### Exercise requirements
- A) In the passage on bossless organizations, what did Spanish law allow the Mondragon credit union to do?
- B) From the passage on bossless organizations, reproduce word for word the stretch starting at "Moves that governments" and ending at "savers to use it.".

### Text block
- Opening Delimiter -

But that executive greed—despite the spotlight on it—seems as entrenched as ever. And that reality has some analysts going beyond attacking how much our corporate chiefs execs make. These critics are increasingly wondering whether we need these chiefs at all.
This “bossless narrative,” the University of Manchester Business School’s Matthew McCaffrey writes in a forthcoming issue of the Journal of Entrepreneurship and Public Policy, has actually been around for generations and, in the 19th century, helped nurture the cooperative movement. This narrative has become “especially popular over the last thirty years,” with a “growing literature seeking to understand the unique strengths and weaknesses of bossless organization.”
“Bosslessness” can come in a variety of shapes and sizes. At the more modest end, enterprises can move in a bossless direction by eliminating management levels and “delayering” their operations. More ambitious “flattening” efforts, McCaffrey relates, can replace “traditional managerial authority” with “self-organizing teams” that “choose their own projects” and decide—democratically—the tasks their firm will pursue.
Flatter companies, McCaffery believes, “can and do succeed in the right circumstances,” and he sees his own new scholarly work as an exploratory attempt to identify those circumstances that can “encourage experimentation with bossless models.” These circumstances, he notes, can vary. In stagnating industries, for instance, “reducing management hierarchy may be the only viable strategy” for firms with “increasingly slim” profit margins.
Moves that governments make, McCaffery points out, can also “make bossless firms more feasible than they would be under conditions of no intervention.” The world’s most famous cooperative network, Spain’s Mondragon, rests on a credit union operation that made funds available to emerging new co-ops. Spanish law allowed this Mondragon credit union to pay “slightly higher interest” rates than banks, a policy that encouraged savers to use it.
Another example comes from the Netherlands where the Dutch company Buurtzorg Nederland revolves around “teams of self-organizing nurses to provide home health care across the country.” This 17-year-old company has taken advantage of “the bureaucratization and inefficiency of many Dutch healthcare companies” that McCaffery, a fellow at the libertarian Mises Institute, chalks up to the Dutch government’s regulation of the healthcare industry.

- Closing Delimiter -

### Records provided
- Opening Delimiter -

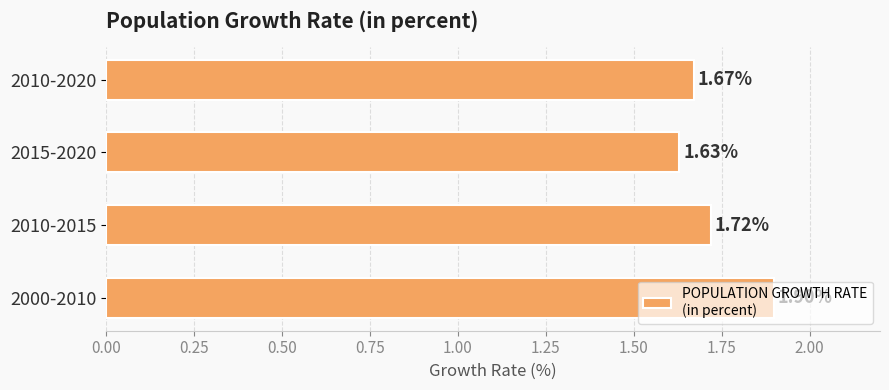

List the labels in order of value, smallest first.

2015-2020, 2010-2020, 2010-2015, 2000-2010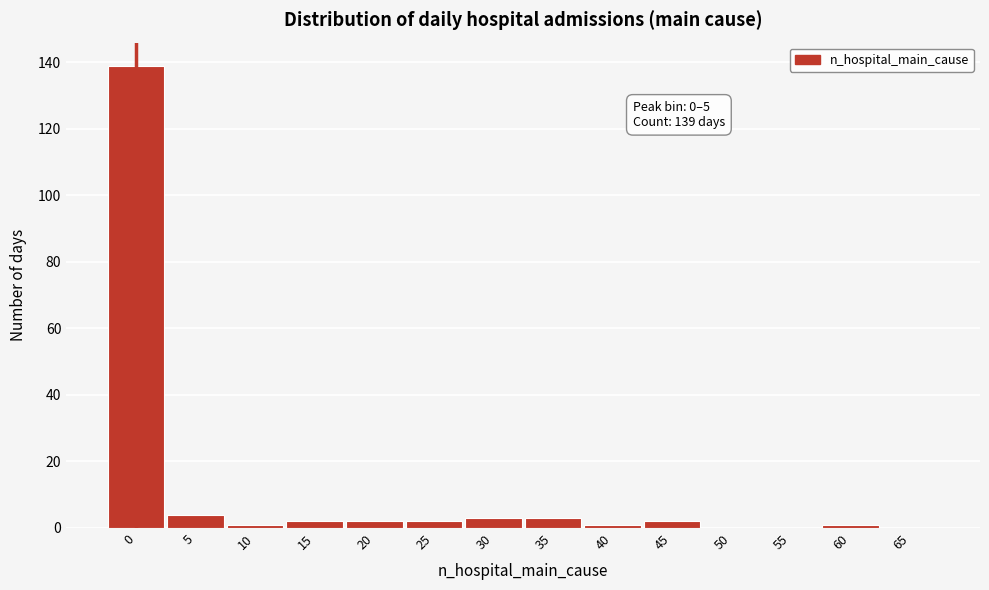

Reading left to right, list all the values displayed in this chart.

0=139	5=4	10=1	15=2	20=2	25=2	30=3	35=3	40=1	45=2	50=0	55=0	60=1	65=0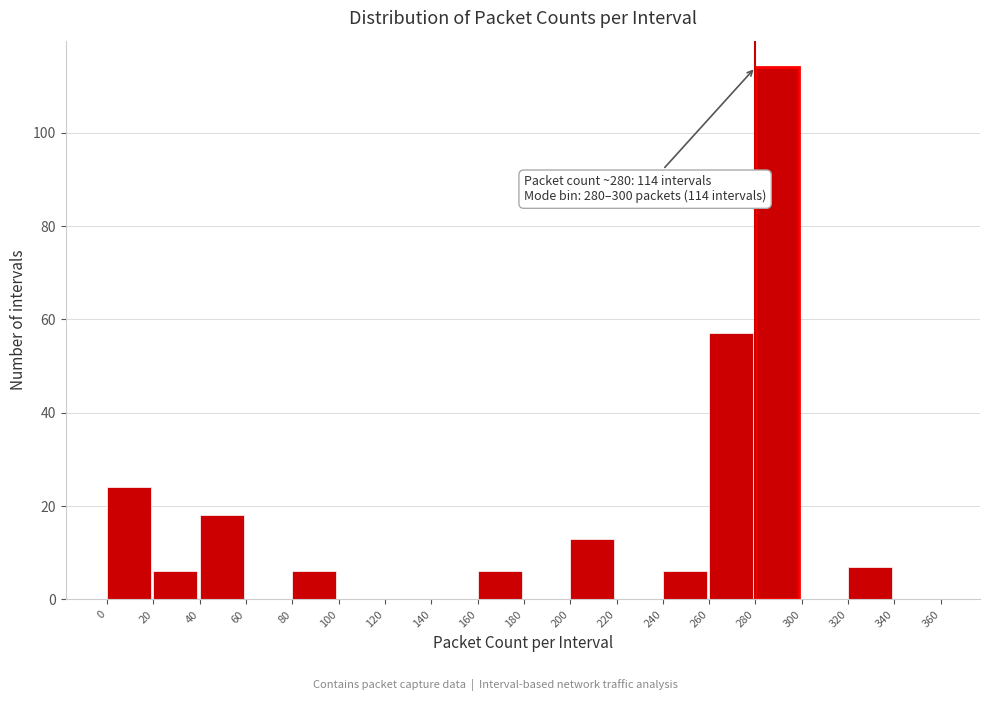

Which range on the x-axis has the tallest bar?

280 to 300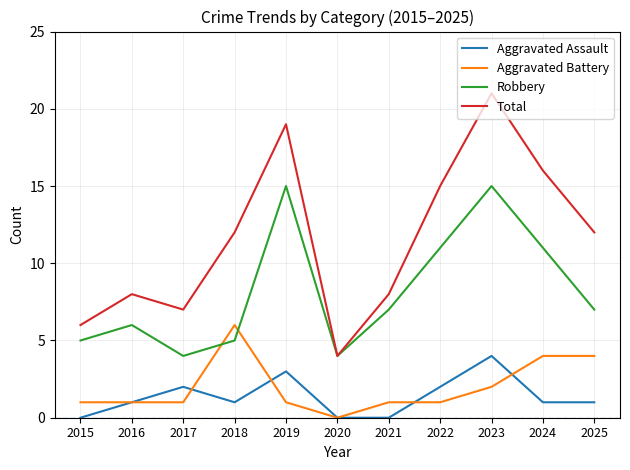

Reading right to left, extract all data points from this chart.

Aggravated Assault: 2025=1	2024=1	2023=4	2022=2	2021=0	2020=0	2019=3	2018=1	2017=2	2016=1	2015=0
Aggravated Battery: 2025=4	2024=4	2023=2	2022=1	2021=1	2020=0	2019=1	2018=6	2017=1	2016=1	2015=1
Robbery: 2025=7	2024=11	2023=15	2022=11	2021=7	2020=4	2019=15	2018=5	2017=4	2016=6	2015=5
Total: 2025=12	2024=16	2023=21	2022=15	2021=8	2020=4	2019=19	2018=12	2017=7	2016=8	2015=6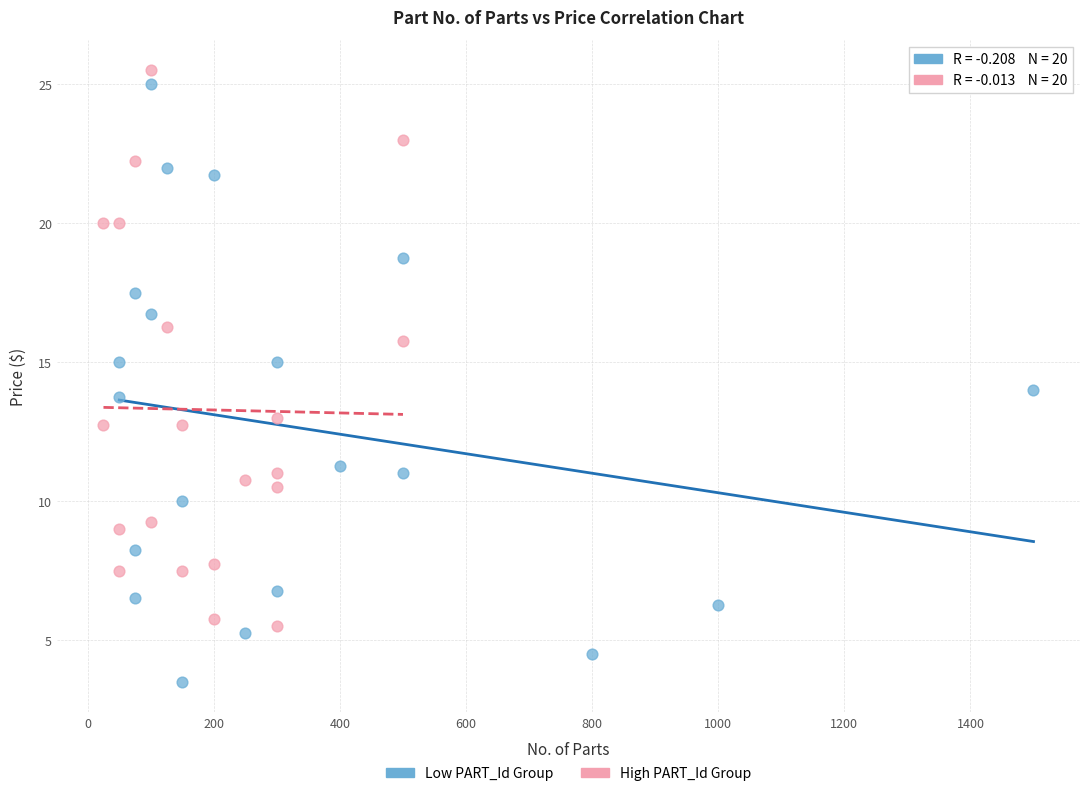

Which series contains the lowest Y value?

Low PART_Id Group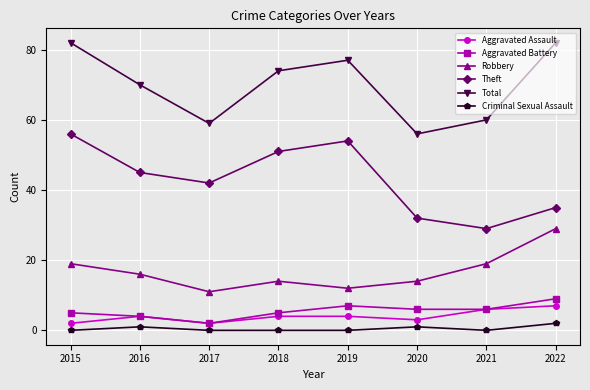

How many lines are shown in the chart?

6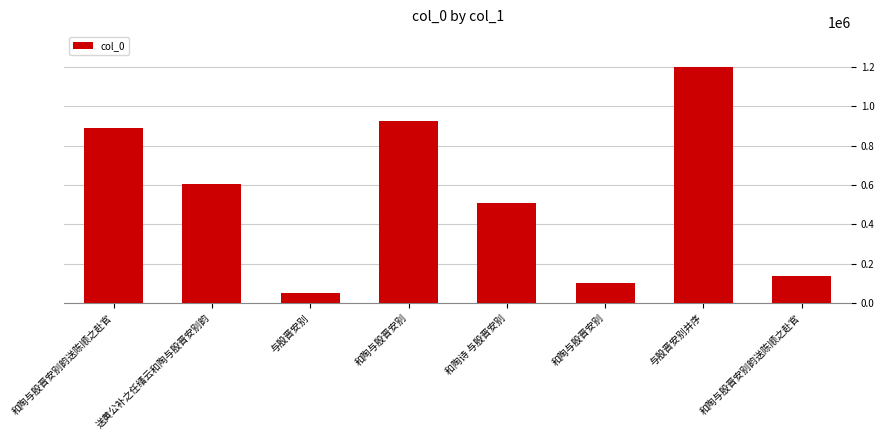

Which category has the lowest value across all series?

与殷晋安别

- Closing Delimiter -

### Solutions to the problems
- A) Pay slightly higher interest rates than banks.

- B)
Moves that governments make, McCaffery points out, can also “make bossless firms more feasible than they would be under conditions of no intervention.” The world’s most famous cooperative network, Spain’s Mondragon, rests on a credit union operation that made funds available to emerging new co-ops. Spanish law allowed this Mondragon credit union to pay “slightly higher interest” rates than banks, a policy that encouraged savers to use it.